Dublin-Rückführungen nach Kroatien und Italien – Aufruf zur Demo am 26.11.!

Sehr viele Flüchtlinge, die seit dem Vorjahr oder Beginn 2016 in Österreich sind, sind derzeit von einer möglichen Rückführung nach Kroatien oder Italien betroffen.

Die Plattform „Flüchtlinge Willkommen“ – für eine menschliche Asylpolitik ruft am 26.11. (14 Uhr Westbahnhof) zu einer Demo unter dem Motto „lasst sie bleiben“ auf – Bitte geht dort hin!!!! (Und wer die Petition noch nicht unterschrieben hat… sie ist noch online!)

Die Vorgangsweise, die bei Dublin-Rückführungen an den Tag gelegt wird, ist unerträglich!

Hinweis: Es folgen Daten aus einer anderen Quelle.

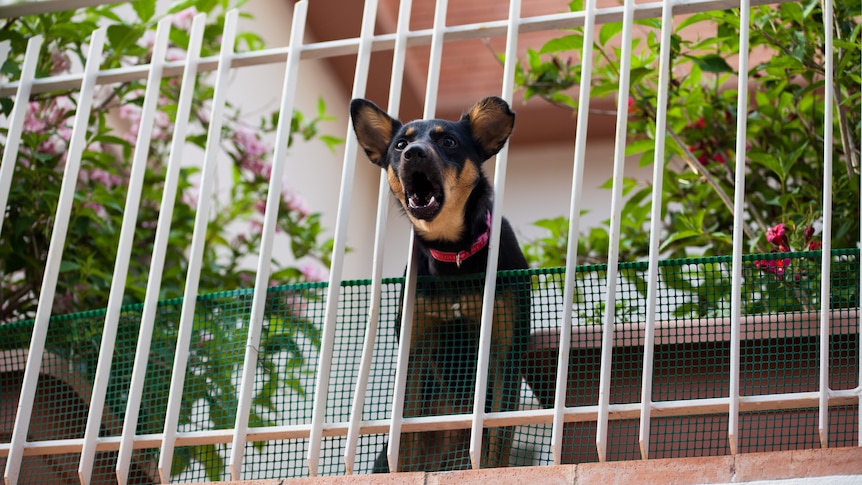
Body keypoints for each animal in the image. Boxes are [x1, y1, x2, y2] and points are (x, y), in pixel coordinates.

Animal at [352, 96, 532, 470]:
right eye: (400, 145)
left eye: (448, 141)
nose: (414, 153)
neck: (453, 253)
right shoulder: (415, 352)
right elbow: (404, 442)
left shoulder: (504, 352)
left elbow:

Die Menschen werden – meist zeitig in der Früh – von der Polizei abgeholt, dürfen nichts mitnehmen und dann über ein „Zwischenlager“ nach Kroatien oder Italien überstellt.  Geschichten wie diese, kommen leider selten in die Medien, spielen sich aber tagtäglich ab. Und das Bundesamt für Migration rühmt sich für die Durchsetzung von Abschiebungen auf Twitter – hinter jedem dieser „Hashtags“ stehen Menschen und Schicksale, viele Stunden Integrationsarbeit, die mit einem Streich zunichte gemacht werden!

Die Diakonie hat den Europäischen Gerichtshof mit Dublin-Abschiebungen nach Kroatien befasst -leider wird es einige Zeit dauern, bis hier eine Entscheidung getroffen wird.

Man wirft den betroffenen Flüchtlingen „illegale Einreise“ vor – auch wenn sie damals, wie wir alle in den Medien gesehen und gelesen haben – von den Behörden nach Österreich und Deutschland „durchgewunken“ wurden. Beschwerden haben keine aufschiebende Wirkung und selbst wenn der Bundesverwaltungsgerichtshof einen Bescheid aufhebt, beginnt das BFA das Verfahren von Vorne, in der Hoffnung, dass „der Gegenseite“ die Luft ausgeht.
Man nimmt den Menschen ihr Handy ab, damit alle Kontakte, die im letzten Jahr aufgebaut wurden, abgebrochen werden und Informationen, wie es ihnen geht, unterbunden werden. Und unter den Flüchtlingen wächst die Angst, „der Nächste“ zu sein. Die ehrenamtliche HelferInnen, die damit konfrontiert sind, verlieren langsam aber sicher den Glauben an unseren Rechtsstaat. Was helfen Sonntagsreden und Lob für das Engagement, wenn die Integrationsarbeit mit einem Streich zunichte gemacht werden kann?

Also bitte: geht am 26.11. mit auf die Straße – und setzt ein Zeichen dafür, dass wir in Österreich nicht nochmal Zeiten erleben wollen, wo Menschen unter Zutun der Behörde „einfach spurlos verschwinden“ dürfen!